Since the Code has come into effect, employers have experienced an increase in reported allegations of bullying in the workplace arising from harassment policies that have been adopted and implemented as required by the Code.

These harassment policies ordinarily provide for zero tolerance towards harassment in the workplace and, unlike the strict requirements of the Code, employer harassment policies often do not limit harassment to conduct based on one or more of the listed grounds of unfair discrimination as set out in the EEA.

Despite the increase in reported allegations of bullying in the workplace, it does not appear as though there has been an increase in jurisprudence in this area, with only one recent Labour Appeal Court case being reported.

As such, there has not been much guidance in this area of the law pursuant to the Code coming into effect. This may be because it is particularly difficult to prove that someone is a bully in the workplace.

It seldom happens that incidents of alleged bullying mimic the facts of the Labour Court case in the matter between Centre for Autism Research and Education CC v CCMA and Others.

In this case, the conduct that was complained of included, among others, shouting at employees in a public forum and calling them pathetic, disgusting, stupid, dumb morons; and referring to a homosexual man as a ‘screaming queen’. Such conduct is explicit and was witnessed by others.

There are several reasons that contribute to the challenge of dealing with allegations of bullying in the workplace including:

  • Most acts of bullying take place in isolation between the alleged perpetrator and the complainant. As such, there are often no witnesses to attest to this.
  • Bullying seldom takes place over e-mail, text or WhatsApp. As a result, there is often no paper trail to corroborate the allegations.
  • It is difficult to prove how someone makes another person feel and why they make them feel that way.
  • At times bullying can be experienced because of someone’s body language towards another. This is difficult to articulate and prove.
  • People experience certain conduct in different ways based on various life experiences. As such, how one receives or perceives certain conduct from a manager or colleague may not always pass the ‘reasonable person’ test.
  • There is a thin line between exercising managerial prerogative and bullying. The two concepts are often confused.

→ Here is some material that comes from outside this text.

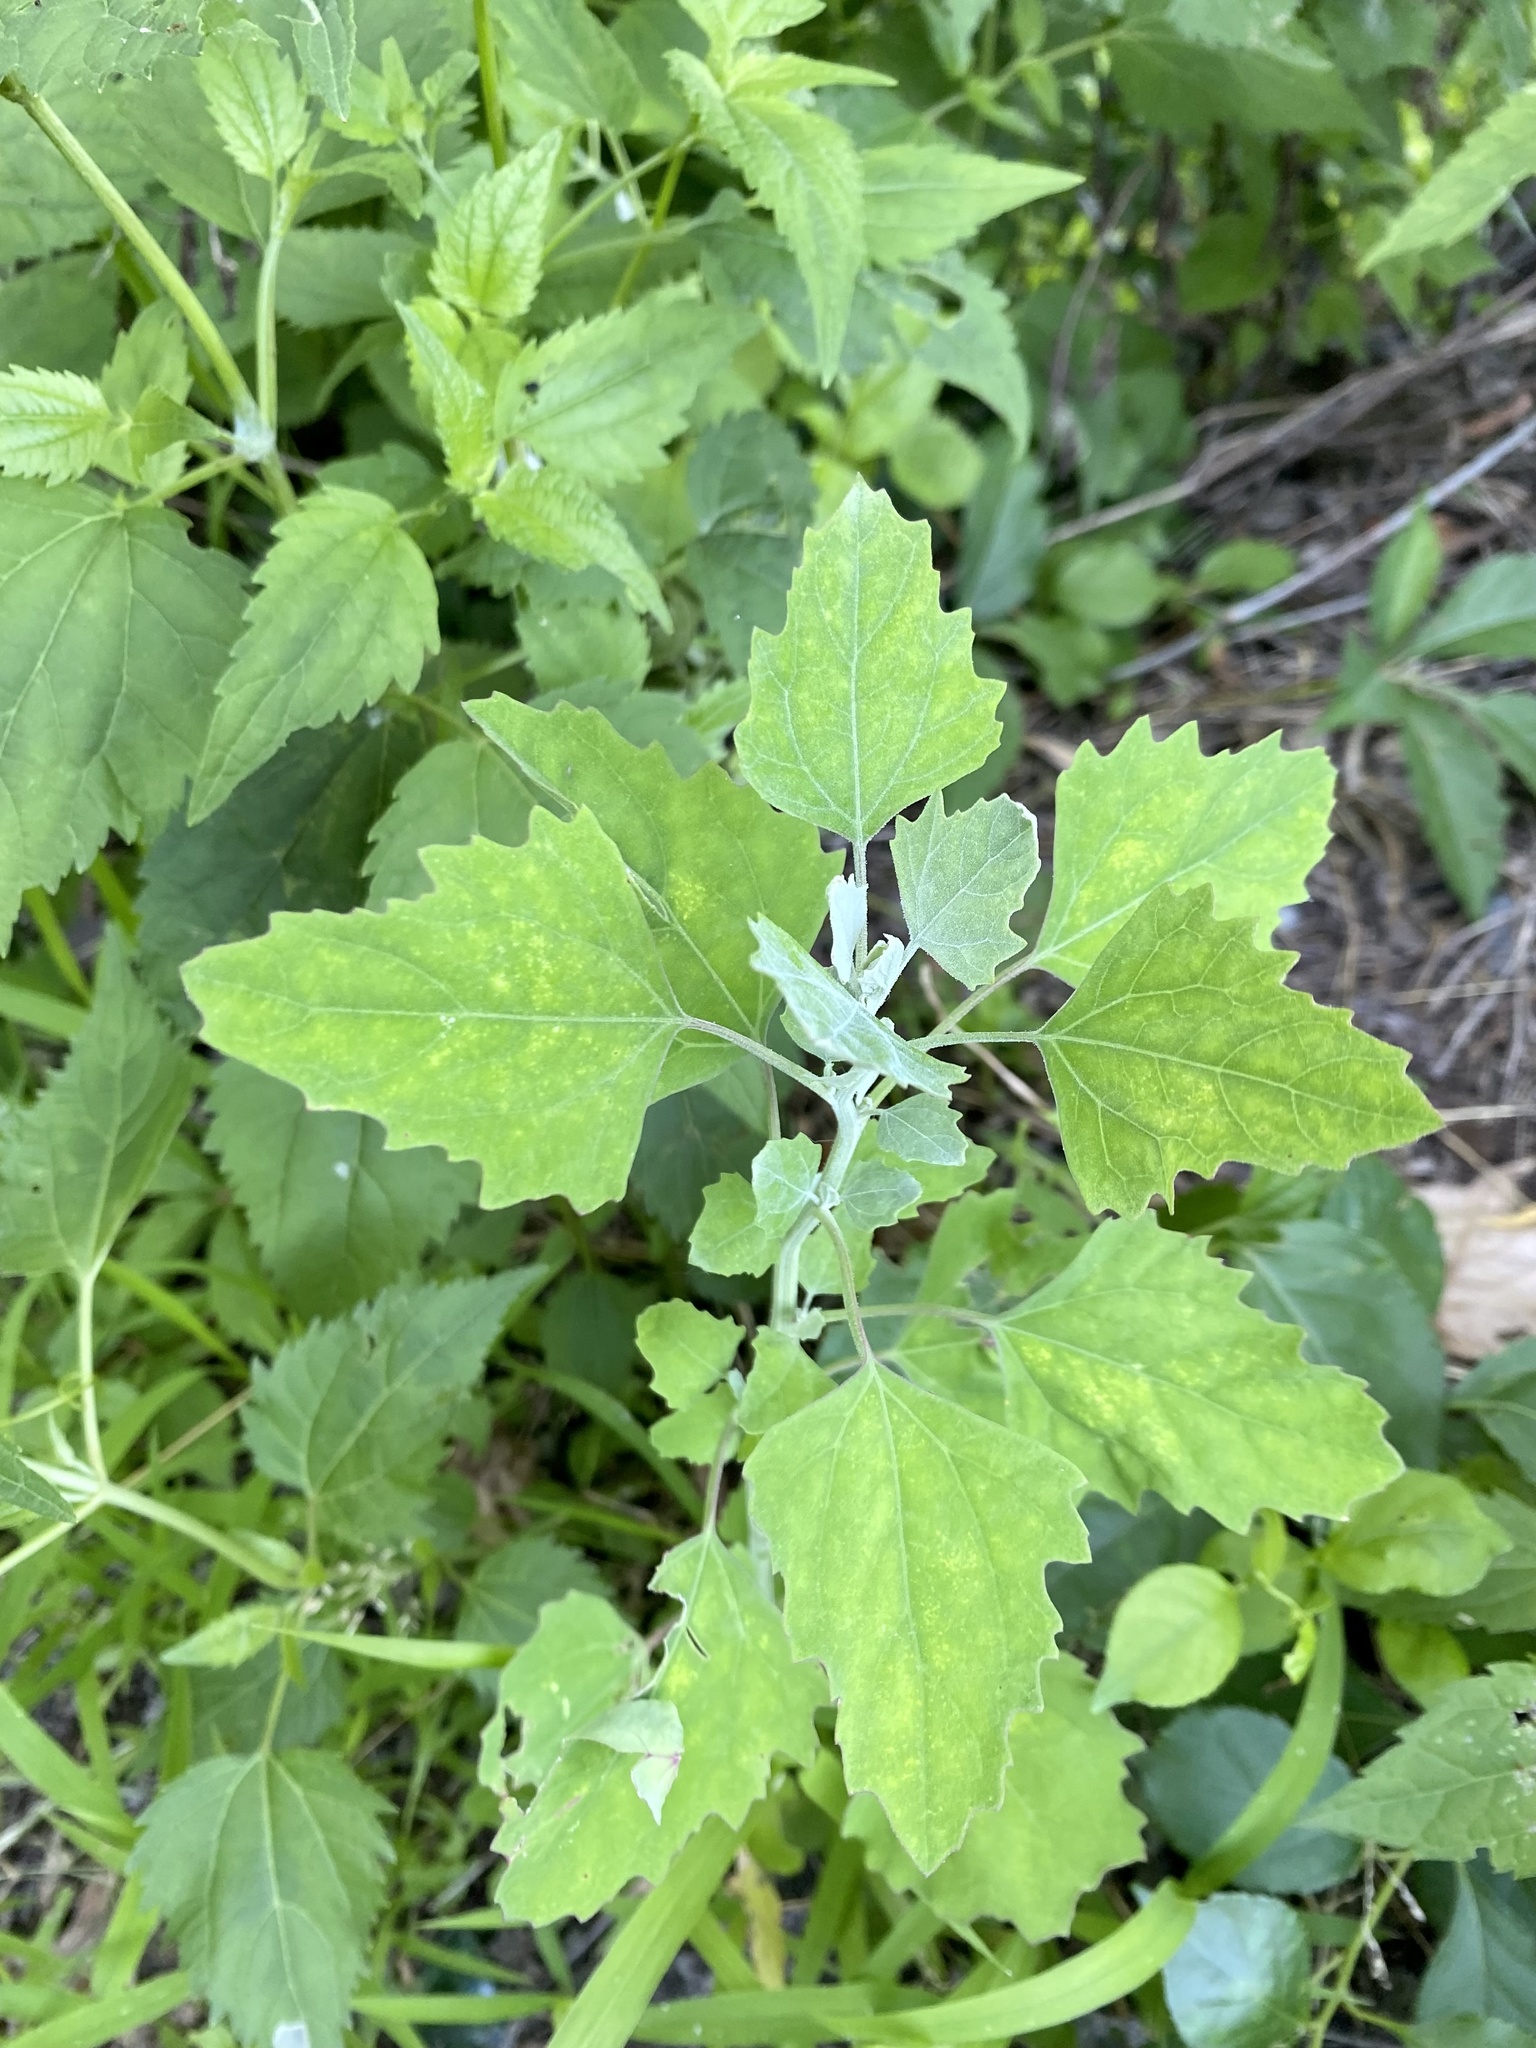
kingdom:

That said, it is not impossible to prove bullying in the workplace. Employees are generally encouraged to report any conduct that impairs their dignity or causes a hostile work environment.

In doing so, they should assess whether there are objective factors that speak to their subjective feelings, and should consider whether a reasonable person in their position would view the conduct as bullying. They should contact their human capital practitioners as early as possible and seek assistance.

Employers should investigate all allegations of harassment/bullying and ensure that the conduct complained of crosses the line before taking disciplinary action. Not all forms of harassment/ bullying will justify a dismissal.

Further, employers should do everything in their power to create a working environment where employees feel psychologically safe. At times this may require making unpopular decisions at the highest levels. A failure to deal with such allegations adequately may result in employers being found liable in terms of section 60 of the EEA.